Tally up the lines in the following entries where the string "nodes" appears, and answer with the number alone.

☆ ☆ ☆ ☆ ☆

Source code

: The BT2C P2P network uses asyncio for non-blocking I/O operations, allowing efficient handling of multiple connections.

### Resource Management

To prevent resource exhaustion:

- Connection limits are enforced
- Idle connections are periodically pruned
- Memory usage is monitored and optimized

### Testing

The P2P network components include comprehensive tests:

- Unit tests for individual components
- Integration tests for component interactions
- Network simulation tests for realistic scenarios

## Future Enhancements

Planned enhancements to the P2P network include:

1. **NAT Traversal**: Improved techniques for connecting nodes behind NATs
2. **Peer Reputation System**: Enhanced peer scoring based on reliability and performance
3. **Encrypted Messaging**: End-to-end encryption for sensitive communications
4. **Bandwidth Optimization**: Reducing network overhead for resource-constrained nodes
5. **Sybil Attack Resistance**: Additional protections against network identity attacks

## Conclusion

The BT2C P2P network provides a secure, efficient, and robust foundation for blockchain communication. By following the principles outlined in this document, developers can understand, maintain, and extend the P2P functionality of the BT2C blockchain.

☆ ☆ ☆ ☆ ☆

#### Answer for this exercise:
2